„Annersch ist nicht allein“: Wie ein Verein im Erzgebirge queeres Leben sichtbar macht

Ein sonniger Samstag im Mai 2025 in Annaberg-Buchholz. Auf dem Platz vor der St.-Annen-Kirche duftet es nach Kaffee und Crêpes, Kinder malen bunte Regenbogen an eine lange Papierbahn, und an einem Infostand diskutieren zwei Jugendliche mit einer Sozialarbeiterin über Pronomen. Für viele hier ist es das erste Mal, dass sie offen über Identität sprechen können – ohne Angst, als „annersch“ abgestempelt zu werden. Der „Annersch Tag“ hat begonnen (machen!2025 2025).

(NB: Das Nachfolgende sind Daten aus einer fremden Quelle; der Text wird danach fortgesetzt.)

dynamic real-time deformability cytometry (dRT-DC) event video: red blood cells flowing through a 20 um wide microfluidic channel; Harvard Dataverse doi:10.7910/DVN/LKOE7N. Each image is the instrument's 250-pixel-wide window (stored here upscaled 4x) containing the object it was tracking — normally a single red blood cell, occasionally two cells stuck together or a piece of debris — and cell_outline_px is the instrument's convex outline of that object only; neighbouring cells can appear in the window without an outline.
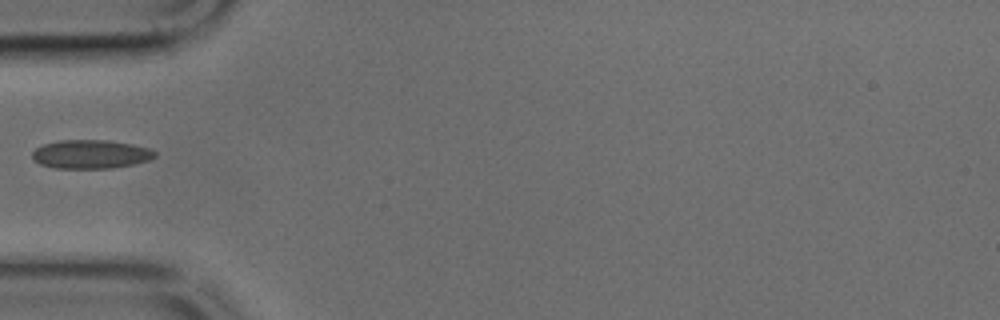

Im Erzgebirge spricht man „annersch“, wenn etwas anders ist. Und anders sein – das ist für queere Menschen in der ländlichen Region oft mit Unsicherheit verbunden. Viele werden gar nicht erst wahrgenommen, andere trauen sich nicht, sich zu zeigen. Der different people e.V. will das mit einem Aktionstag für junge Menschen, Familien, Lehrkräfte und Sozialarbeiterinnen ändern. Infostände, Spiele, Musik und Gesprächsangebote schaffen einen Rahmen, in dem offen über Identitäten, Vorurteile und Lebensrealitäten gesprochen werden kann (machen!2025 2025).

Getragen wird der Tag von einem breiten Netzwerk lokaler Akteurinnen und Akteure – alle können Ideen beitragen. Das Ziel: Nicht nur Begegnung ermöglichen und Barrieren abbauen. Vielmehr sollen queere Jugendliche spüren, dass sie auch im ländlichen Raum gesehen und unterstützt werden. Dass sie nicht allein sind (machen!2025 2025).

Wusstest du? Der Name „Annersch Tag“ ist Programm: Er nimmt das regionale Wort für „anders“ auf und verwandelt es von einer möglichen Zuschreibung in eine Einladung zur Begegnung. Queeres Leben wird so nicht als exotisch, sondern als Teil der Dorfgemeinschaft sichtbar (machen!2025 2025).

Sichtbarkeit, die Mut macht

Maria Zhigljaev vom different people e.V. begleitet seit vielen Jahren CSDs im Chemnitzer Umland und weiß, wie wichtig solche Räume sind. In Stollberg etwa erlebte sie, dass die Stadt sich desinteressiert zeigte, Besucherinnen von außerhalb anreisten und Einheimische Angst hatten, erkannt zu werden. Eine junge Person schilderte ihr: „Sie_er fühle sich mit der eigenen queeren Identität nie sicher in der Stadt“ (TolSax 2025).

Genau hier setzt der Annersch Tag an. Nicht als einmalige Demonstration, sondern als Einladung zum Gespräch – niedrigschwellig, bunt, für alle offen. Dass die Arbeit queerer Vereine kräftezehrend ist, weiß Zhigljaev aus eigener Erfahrung: „Umso wichtiger ist es gerade jetzt, nicht aufzugeben, in den eigenen Communities aktiv zu werden und lokale demokratische Strukturen zu stärken“ (TolSax 2025). Deshalb wünscht sie sich Solidarität, Mitdenken von Queerfeindlichkeit bei anderen Trägern – und vor allem viele mutige Personen, die sich gegenseitig aufbauen (TolSax 2025).

Wusstest du? Der erste Annersch Tag im Mai 2025 war erst der Anfang. Weitere sollen folgen – denn Sichtbarkeit beginnt nicht in der Großstadt, sondern vor Ort. Überall. Mit einem offenen Platz und einem freundlichen Gespräch (machen!2025 2025).

Was bleibt

Der Annersch Tag macht deutlich, dass queeres Leben auch im Erzgebirge selbstverständlich ist. Dass „annersch“ kein Schimpfwort sein muss, sondern eine Einladung, genau hinzuschauen. Und dass ein paar Stunden auf einem Platz in Annaberg-Buchholz mehr bewirken können als manche Großstadtparade: das Gefühl, gesehen zu werden. Anerkannt. Und nicht mehr allein.